- _YOUR ASSIGNMENT_: Pick out each line of the records that contains the string "europestudy". Case counts.
··· DATA FOR ANALYSIS
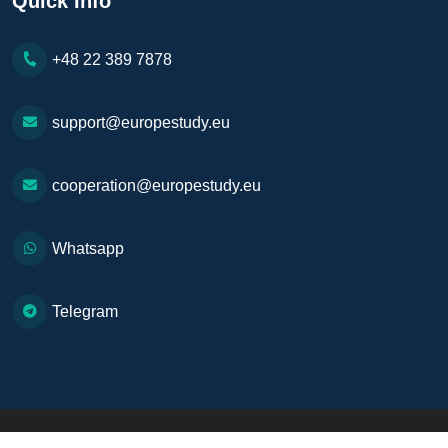
Quick Info
+48 22 389 7878
support@europestudy.eu
cooperation@europestudy.eu
Whatsapp
Telegram
Copyright © 2026. All Rights Reserved
Europe Study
······
- _YOUR RESPONSE_:
support@europestudy.eu
cooperation@europestudy.eu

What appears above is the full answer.